Going east, there are connections to Vermont, Massachusetts, and Connecticut. Albany-Boston can be done in around an hour, which makes for a half-hour takt connection between Albany and Springfield and 45 minutes minus turnaround between Springfield and Boston. Springfield-New Haven is 30 minutes by high-speed rail or 45 minutes by fast legacy rail, both with a stop at Hartford and few to no others; Springfield can then get its own small regional rail line toward Northampton (with some urban overlays for an S-Bahn) and Greenfield. Vermont can get a slow line to Rutland, and/or a fast line to Burlington continuing to Montreal; thence New York-Montreal and Boston-Toronto trains can be timed to connect at Albany, with New York-Toronto trains slotted in between, timed to connect only to the more frequent urban lines like Buffalo-Niagara Falls.
Going south, New York is separated from Pennsylvania by the northern reach of the Appalachians, called the Southern Tier in New York and the Northern Tier in Pennsylvania. This area had many coal mines in the 19th century and as a result has many legacy rail lines, but they are curvy and connect villages. But Scranton is a significant city on a nice line with Allentown and Philadelphia; unfortunately, the Philadelphia-Allentown line stretches via Reading and the Allentown-Scranton line is hilly and curvy, justifying some greenfield construction with some tunneling near the northern end.

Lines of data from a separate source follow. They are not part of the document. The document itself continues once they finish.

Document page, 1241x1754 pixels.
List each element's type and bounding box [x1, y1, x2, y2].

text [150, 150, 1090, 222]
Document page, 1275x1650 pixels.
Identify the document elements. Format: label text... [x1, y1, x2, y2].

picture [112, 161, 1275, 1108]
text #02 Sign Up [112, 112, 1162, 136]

Finally, going west, the I-90 route serves Erie and the Midwest. But this is a plausible high-speed rail connection toward Chicago, and so no low-speed interface is needed within the state. Erie could get a line to Youngstown and Pittsburgh, but it would be slower than connecting between high-speed trains in Cleveland; the largest city between Erie and Youngstown is Meadsville, population 13,000.
Costs
The cost of the high-speed spine is considerable, but if New York can keep it to the level of France (around $25 million/km), or even Germany (around $35 million/km), the benefits should exceed the costs. New York is huge, and even though nothing in Upstate New York is, the combined populations of Syracuse, Rochester, and Buffalo would add up to a big French or German city. And then there is Toronto at the other end, anchoring everything.

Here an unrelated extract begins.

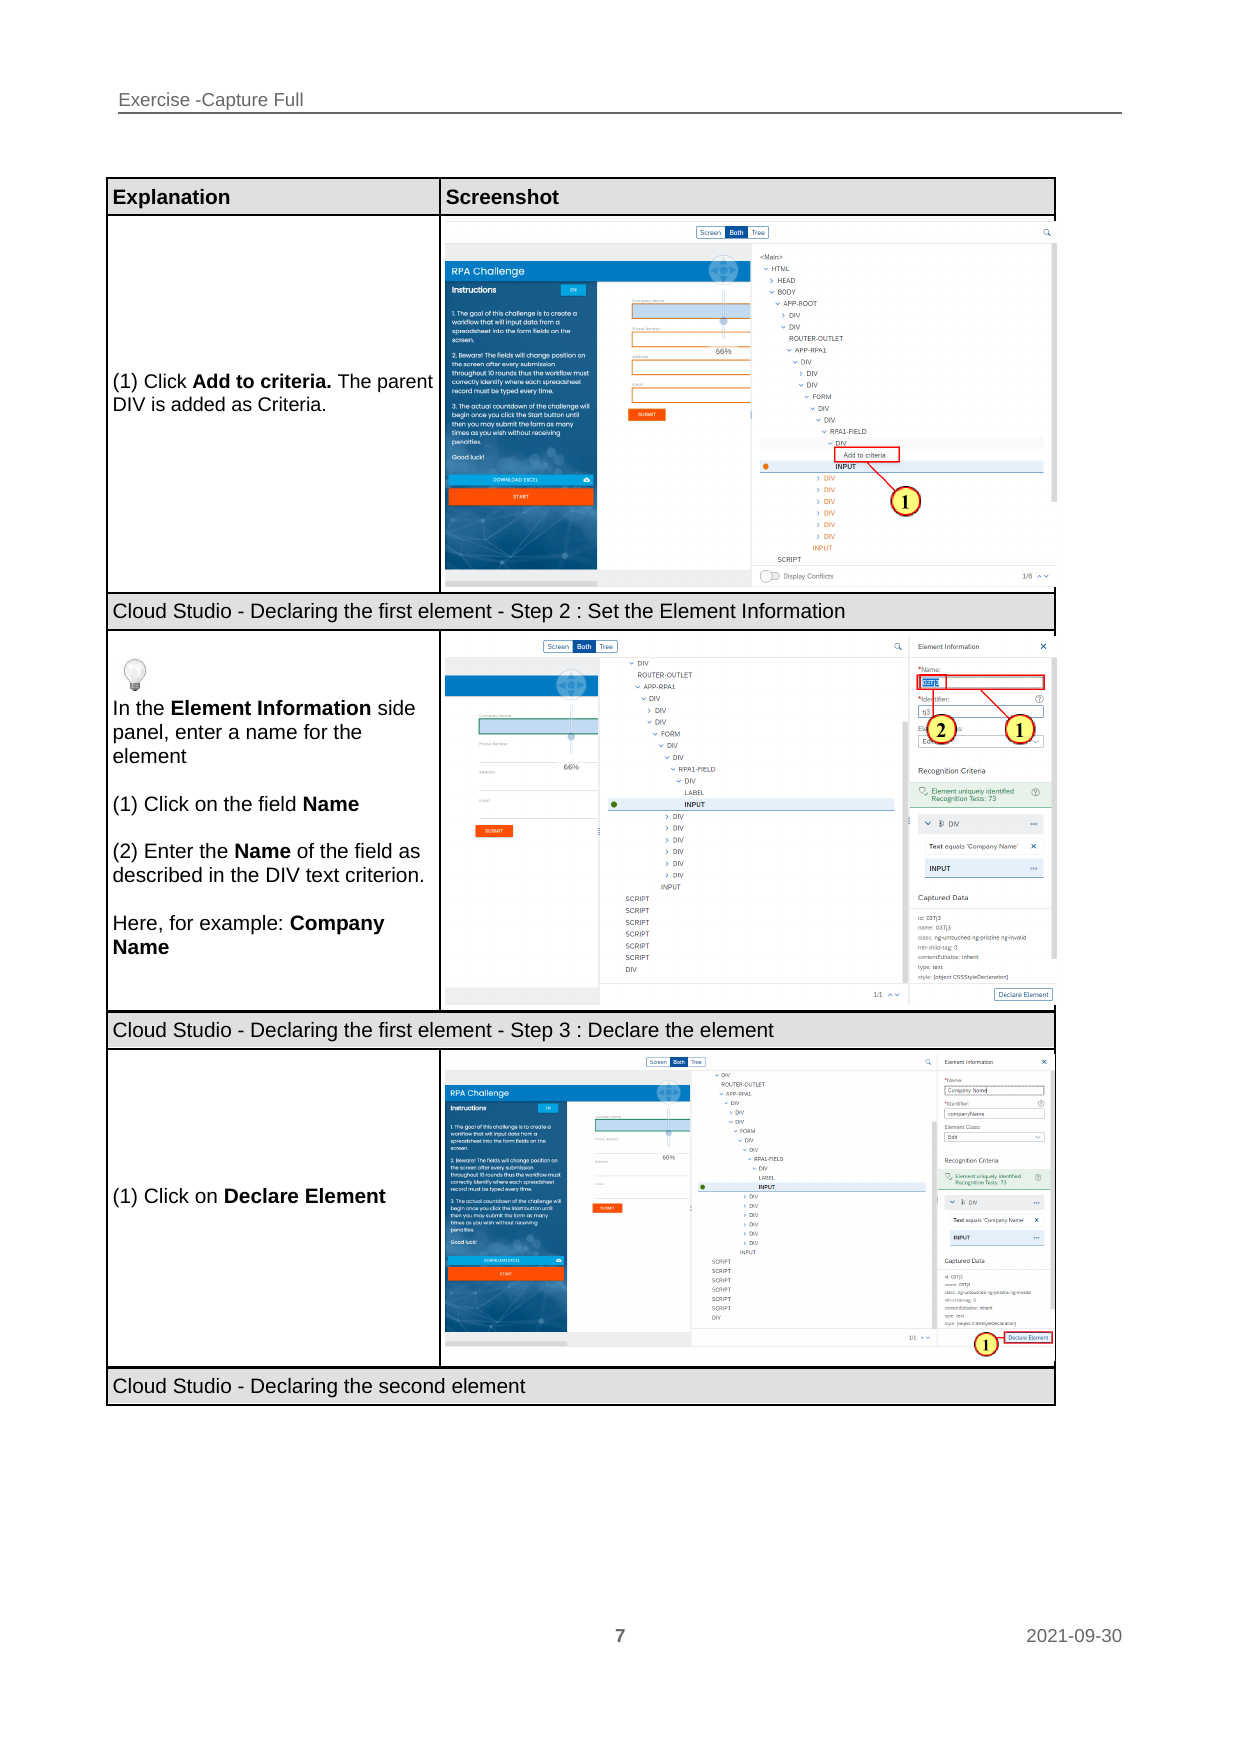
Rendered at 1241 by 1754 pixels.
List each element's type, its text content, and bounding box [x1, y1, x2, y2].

The low-speed lines should be quite cheap. Track renewal in Germany is around $1 million per single-track kilometer; at the frequency envisioned, all the low-speed lines can stay single-track with passing segments. Electrification is maybe $1.5 million per kilometer in Israel, despite a lawsuit that delayed the project by three years.
Is this feasible?
Technically, all of this is feasible. Good transit advocates in the Northeastern United States should push elected officials at the federal and state levels to quickly plan such a system and aim to begin construction early this decade. Bahn 2000 was supposed to take the 1990s to be built, but was delayed to 2004; this is a bigger program but can still happen by 2030 or so.

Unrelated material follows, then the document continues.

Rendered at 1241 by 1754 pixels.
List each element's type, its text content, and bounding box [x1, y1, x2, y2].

The trip times, frequencies, and coverage chosen for the map are deliberately conservative. It’s possible to squeeze higher speed at places, and add more branches to smaller towns, like Rochester-Niagara Falls or Buffalo-Jamestown. Bahn 2000 is followed up with Bahn 2030 or Bahn 2035, and likewise rail improvements can accrete in the United States. But as a starter system, this is a solid network connecting all large and nearly all small cities in New York State to one another with maximum convenience and minimum hassle. I hope state planners take heed and plan to invest soon.